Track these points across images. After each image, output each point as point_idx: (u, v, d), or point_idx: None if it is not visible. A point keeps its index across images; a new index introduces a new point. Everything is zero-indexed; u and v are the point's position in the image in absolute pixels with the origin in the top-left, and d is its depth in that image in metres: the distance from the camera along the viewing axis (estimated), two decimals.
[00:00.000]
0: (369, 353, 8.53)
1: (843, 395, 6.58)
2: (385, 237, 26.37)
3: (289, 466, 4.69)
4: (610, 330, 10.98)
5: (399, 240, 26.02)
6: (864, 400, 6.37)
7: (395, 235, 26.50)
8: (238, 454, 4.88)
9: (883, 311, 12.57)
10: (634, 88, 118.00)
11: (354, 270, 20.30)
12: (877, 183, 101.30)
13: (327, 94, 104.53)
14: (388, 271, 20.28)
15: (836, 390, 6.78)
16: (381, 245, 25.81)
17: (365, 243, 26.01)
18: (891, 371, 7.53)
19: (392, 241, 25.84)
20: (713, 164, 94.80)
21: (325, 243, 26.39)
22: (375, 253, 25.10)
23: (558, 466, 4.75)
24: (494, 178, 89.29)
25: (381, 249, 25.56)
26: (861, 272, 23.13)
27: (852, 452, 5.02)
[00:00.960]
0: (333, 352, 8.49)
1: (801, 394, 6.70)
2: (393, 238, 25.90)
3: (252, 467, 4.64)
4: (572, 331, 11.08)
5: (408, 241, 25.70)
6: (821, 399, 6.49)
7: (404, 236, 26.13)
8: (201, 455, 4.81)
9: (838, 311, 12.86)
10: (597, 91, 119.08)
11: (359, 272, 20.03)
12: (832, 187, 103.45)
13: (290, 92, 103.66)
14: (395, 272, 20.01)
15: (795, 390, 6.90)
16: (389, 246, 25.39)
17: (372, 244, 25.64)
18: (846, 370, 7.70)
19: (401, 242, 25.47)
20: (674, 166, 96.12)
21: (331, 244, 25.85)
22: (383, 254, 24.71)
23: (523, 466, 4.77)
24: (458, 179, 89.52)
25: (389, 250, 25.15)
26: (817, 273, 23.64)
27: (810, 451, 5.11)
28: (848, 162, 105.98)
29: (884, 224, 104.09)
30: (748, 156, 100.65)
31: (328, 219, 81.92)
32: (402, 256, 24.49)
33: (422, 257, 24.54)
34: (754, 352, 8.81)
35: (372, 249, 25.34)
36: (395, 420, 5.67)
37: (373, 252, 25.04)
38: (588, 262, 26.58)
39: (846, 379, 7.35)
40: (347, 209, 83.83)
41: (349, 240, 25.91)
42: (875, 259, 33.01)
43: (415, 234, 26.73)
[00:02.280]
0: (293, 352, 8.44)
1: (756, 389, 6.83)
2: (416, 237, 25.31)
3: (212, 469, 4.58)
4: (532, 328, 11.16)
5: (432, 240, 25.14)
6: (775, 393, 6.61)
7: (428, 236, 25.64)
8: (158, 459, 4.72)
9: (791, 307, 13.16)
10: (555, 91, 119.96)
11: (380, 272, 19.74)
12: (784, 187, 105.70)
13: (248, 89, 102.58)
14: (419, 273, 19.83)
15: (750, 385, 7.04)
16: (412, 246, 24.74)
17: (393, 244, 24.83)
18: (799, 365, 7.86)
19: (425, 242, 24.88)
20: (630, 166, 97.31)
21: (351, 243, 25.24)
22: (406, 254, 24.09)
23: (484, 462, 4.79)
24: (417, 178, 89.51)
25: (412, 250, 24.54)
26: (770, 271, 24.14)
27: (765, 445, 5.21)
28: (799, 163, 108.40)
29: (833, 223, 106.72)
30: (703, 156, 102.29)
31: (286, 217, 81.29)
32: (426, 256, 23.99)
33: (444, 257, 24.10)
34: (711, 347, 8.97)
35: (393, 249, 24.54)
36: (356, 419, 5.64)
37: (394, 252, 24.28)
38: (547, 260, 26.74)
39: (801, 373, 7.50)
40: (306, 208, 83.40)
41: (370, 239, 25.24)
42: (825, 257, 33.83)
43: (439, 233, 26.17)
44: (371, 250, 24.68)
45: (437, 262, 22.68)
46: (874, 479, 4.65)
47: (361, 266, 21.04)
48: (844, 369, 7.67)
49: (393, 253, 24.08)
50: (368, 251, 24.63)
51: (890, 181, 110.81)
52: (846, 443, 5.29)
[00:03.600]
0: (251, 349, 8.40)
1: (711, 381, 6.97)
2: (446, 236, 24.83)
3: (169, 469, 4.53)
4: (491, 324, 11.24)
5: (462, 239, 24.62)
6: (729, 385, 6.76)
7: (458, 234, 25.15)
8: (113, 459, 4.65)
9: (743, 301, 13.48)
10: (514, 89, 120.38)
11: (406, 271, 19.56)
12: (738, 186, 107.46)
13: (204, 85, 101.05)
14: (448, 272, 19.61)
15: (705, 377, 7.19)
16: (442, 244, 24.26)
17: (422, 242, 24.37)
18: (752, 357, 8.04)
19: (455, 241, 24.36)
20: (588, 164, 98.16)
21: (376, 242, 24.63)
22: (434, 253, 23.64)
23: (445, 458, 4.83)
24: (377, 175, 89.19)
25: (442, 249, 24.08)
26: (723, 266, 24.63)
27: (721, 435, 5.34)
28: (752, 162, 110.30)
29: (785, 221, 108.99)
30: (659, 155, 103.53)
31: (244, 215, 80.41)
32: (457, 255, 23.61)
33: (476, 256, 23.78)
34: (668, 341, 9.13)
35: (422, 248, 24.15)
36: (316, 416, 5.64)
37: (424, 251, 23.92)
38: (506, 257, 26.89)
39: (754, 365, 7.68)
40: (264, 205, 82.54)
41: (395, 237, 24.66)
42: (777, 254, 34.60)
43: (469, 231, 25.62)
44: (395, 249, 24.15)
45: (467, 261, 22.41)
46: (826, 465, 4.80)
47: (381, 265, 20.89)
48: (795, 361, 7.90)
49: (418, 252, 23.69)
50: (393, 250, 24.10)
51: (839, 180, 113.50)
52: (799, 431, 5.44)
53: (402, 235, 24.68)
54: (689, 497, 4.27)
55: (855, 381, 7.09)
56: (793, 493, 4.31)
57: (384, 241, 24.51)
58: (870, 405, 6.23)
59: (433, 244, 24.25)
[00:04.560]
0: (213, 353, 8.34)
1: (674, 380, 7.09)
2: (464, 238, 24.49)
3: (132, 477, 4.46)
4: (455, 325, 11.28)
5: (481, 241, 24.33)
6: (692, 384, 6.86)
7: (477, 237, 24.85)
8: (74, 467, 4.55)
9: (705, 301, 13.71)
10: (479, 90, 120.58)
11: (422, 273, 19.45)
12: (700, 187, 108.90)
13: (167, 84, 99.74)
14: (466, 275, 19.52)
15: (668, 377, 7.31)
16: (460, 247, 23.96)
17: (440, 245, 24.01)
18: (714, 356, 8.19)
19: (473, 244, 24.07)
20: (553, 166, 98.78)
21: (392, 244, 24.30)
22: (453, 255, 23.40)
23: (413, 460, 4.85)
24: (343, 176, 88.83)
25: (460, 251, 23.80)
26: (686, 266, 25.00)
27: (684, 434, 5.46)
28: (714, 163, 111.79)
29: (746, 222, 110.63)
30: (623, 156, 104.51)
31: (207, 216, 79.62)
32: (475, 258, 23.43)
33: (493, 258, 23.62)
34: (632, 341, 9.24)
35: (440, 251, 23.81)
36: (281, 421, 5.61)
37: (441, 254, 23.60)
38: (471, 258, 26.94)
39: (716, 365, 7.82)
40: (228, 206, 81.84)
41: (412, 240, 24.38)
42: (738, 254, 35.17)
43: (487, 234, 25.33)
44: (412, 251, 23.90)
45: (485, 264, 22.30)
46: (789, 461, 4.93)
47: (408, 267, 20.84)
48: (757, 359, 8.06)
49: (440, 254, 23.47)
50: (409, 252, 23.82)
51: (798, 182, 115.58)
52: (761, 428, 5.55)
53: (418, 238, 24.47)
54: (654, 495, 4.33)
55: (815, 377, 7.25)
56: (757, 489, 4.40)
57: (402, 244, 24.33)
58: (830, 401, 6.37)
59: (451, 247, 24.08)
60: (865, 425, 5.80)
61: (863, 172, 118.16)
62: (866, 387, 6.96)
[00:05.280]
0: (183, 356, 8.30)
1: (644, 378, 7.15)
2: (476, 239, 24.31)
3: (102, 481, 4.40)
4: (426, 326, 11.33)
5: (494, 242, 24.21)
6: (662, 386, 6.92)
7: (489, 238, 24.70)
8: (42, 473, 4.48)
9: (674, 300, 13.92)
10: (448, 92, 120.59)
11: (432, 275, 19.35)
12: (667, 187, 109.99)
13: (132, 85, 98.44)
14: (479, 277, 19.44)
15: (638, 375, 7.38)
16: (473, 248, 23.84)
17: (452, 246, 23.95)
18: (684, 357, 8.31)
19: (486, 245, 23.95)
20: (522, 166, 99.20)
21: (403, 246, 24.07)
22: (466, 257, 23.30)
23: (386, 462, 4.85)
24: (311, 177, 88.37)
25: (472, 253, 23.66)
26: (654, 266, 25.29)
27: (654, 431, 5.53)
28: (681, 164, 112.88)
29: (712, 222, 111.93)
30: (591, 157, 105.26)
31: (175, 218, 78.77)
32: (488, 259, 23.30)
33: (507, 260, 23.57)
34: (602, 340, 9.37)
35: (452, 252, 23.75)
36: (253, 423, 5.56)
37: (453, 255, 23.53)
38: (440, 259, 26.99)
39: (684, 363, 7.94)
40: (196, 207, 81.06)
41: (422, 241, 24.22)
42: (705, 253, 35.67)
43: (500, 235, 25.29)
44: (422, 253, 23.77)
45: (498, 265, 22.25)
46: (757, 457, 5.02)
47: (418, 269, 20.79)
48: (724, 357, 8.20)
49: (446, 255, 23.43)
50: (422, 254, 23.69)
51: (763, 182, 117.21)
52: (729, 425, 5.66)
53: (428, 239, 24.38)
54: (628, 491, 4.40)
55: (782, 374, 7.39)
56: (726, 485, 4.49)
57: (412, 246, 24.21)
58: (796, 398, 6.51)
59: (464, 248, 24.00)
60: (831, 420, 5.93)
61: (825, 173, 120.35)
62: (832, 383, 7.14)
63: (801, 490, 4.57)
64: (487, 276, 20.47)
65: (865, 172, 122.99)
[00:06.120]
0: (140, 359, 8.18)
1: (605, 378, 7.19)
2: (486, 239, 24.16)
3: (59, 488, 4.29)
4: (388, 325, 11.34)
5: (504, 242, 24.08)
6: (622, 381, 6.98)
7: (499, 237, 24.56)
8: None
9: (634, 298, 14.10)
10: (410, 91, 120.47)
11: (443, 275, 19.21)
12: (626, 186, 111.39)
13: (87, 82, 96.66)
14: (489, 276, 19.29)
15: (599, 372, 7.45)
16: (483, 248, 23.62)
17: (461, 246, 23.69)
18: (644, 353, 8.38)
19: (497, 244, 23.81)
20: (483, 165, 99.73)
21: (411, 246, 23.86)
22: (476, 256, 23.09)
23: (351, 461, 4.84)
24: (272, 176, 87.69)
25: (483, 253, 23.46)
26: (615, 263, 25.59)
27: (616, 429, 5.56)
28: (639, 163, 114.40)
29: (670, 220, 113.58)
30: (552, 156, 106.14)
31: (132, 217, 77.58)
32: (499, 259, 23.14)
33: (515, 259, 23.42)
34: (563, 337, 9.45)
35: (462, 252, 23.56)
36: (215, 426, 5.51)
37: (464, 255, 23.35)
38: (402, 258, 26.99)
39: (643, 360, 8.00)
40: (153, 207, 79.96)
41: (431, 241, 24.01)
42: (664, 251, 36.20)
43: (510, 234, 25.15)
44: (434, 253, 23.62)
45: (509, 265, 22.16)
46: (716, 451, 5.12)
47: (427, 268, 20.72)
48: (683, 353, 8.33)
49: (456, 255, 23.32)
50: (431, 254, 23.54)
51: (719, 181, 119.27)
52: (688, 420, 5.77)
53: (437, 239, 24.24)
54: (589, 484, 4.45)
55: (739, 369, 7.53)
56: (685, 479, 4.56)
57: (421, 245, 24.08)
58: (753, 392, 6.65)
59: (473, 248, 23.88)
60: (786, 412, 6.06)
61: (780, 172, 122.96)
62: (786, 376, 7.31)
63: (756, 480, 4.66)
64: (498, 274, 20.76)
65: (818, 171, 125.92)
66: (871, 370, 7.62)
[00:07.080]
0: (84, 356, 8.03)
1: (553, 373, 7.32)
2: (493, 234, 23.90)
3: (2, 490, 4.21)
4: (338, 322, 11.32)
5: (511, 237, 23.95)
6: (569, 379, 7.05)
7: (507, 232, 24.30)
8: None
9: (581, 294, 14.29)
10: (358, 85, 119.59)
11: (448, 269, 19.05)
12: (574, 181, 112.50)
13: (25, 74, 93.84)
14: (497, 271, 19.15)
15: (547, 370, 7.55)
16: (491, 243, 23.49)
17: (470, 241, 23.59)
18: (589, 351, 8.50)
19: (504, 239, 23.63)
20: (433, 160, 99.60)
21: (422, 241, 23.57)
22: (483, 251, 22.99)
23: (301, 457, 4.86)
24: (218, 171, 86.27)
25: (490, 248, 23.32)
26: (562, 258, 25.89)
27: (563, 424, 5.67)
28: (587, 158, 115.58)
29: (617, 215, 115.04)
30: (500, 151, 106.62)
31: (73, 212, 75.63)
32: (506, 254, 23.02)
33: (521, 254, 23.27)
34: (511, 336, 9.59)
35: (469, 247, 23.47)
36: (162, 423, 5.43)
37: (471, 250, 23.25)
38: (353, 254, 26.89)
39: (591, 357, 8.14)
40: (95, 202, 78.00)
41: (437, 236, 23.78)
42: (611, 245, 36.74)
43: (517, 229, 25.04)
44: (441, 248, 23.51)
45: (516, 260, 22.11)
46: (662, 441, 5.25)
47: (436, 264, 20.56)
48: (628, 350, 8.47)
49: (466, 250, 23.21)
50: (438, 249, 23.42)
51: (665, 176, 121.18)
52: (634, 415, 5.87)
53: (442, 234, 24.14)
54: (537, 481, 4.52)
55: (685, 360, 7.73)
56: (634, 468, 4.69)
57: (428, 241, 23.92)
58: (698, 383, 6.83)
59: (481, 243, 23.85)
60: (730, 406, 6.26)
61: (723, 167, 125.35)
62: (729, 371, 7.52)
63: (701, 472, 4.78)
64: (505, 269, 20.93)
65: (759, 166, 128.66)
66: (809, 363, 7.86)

▶ [ASSIGNMENT]:
Once the line with "20: (713, 164, 94.80)" is found in the records above, print exactly that line and every line after it through the line with "29: (884, 224, 104.09)".

▶ [EXERCISE ANSWER]:
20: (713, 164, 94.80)
21: (325, 243, 26.39)
22: (375, 253, 25.10)
23: (558, 466, 4.75)
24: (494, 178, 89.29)
25: (381, 249, 25.56)
26: (861, 272, 23.13)
27: (852, 452, 5.02)
[00:00.960]
0: (333, 352, 8.49)
1: (801, 394, 6.70)
2: (393, 238, 25.90)
3: (252, 467, 4.64)
4: (572, 331, 11.08)
5: (408, 241, 25.70)
6: (821, 399, 6.49)
7: (404, 236, 26.13)
8: (201, 455, 4.81)
9: (838, 311, 12.86)
10: (597, 91, 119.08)
11: (359, 272, 20.03)
12: (832, 187, 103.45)
13: (290, 92, 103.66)
14: (395, 272, 20.01)
15: (795, 390, 6.90)
16: (389, 246, 25.39)
17: (372, 244, 25.64)
18: (846, 370, 7.70)
19: (401, 242, 25.47)
20: (674, 166, 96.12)
21: (331, 244, 25.85)
22: (383, 254, 24.71)
23: (523, 466, 4.77)
24: (458, 179, 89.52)
25: (389, 250, 25.15)
26: (817, 273, 23.64)
27: (810, 451, 5.11)
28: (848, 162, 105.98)
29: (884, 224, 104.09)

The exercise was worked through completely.